▶ Set problem: Revise the material by changing every "collectors" to "collected by", keeping everything else the same.

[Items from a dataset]
▼

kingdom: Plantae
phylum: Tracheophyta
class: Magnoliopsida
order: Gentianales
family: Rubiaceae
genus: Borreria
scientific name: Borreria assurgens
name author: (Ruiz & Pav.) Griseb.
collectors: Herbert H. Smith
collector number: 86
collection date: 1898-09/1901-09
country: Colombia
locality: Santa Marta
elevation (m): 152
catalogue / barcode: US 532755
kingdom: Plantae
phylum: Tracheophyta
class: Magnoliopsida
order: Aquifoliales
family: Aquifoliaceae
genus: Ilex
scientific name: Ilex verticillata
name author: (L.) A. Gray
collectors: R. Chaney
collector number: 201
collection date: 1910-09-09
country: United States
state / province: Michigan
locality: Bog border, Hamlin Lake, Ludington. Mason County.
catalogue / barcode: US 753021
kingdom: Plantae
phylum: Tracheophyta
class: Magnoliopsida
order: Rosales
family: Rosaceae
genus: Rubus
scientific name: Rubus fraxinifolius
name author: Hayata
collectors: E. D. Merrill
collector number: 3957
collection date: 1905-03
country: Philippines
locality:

▲

▶ Task response:
kingdom: Plantae
phylum: Tracheophyta
class: Magnoliopsida
order: Gentianales
family: Rubiaceae
genus: Borreria
scientific name: Borreria assurgens
name author: (Ruiz & Pav.) Griseb.
collected by: Herbert H. Smith
collector number: 86
collection date: 1898-09/1901-09
country: Colombia
locality: Santa Marta
elevation (m): 152
catalogue / barcode: US 532755
kingdom: Plantae
phylum: Tracheophyta
class: Magnoliopsida
order: Aquifoliales
family: Aquifoliaceae
genus: Ilex
scientific name: Ilex verticillata
name author: (L.) A. Gray
collected by: R. Chaney
collector number: 201
collection date: 1910-09-09
country: United States
state / province: Michigan
locality: Bog border, Hamlin Lake, Ludington. Mason County.
catalogue / barcode: US 753021
kingdom: Plantae
phylum: Tracheophyta
class: Magnoliopsida
order: Rosales
family: Rosaceae
genus: Rubus
scientific name: Rubus fraxinifolius
name author: Hayata
collected by: E. D. Merrill
collector number: 3957
collection date: 1905-03
country: Philippines
locality:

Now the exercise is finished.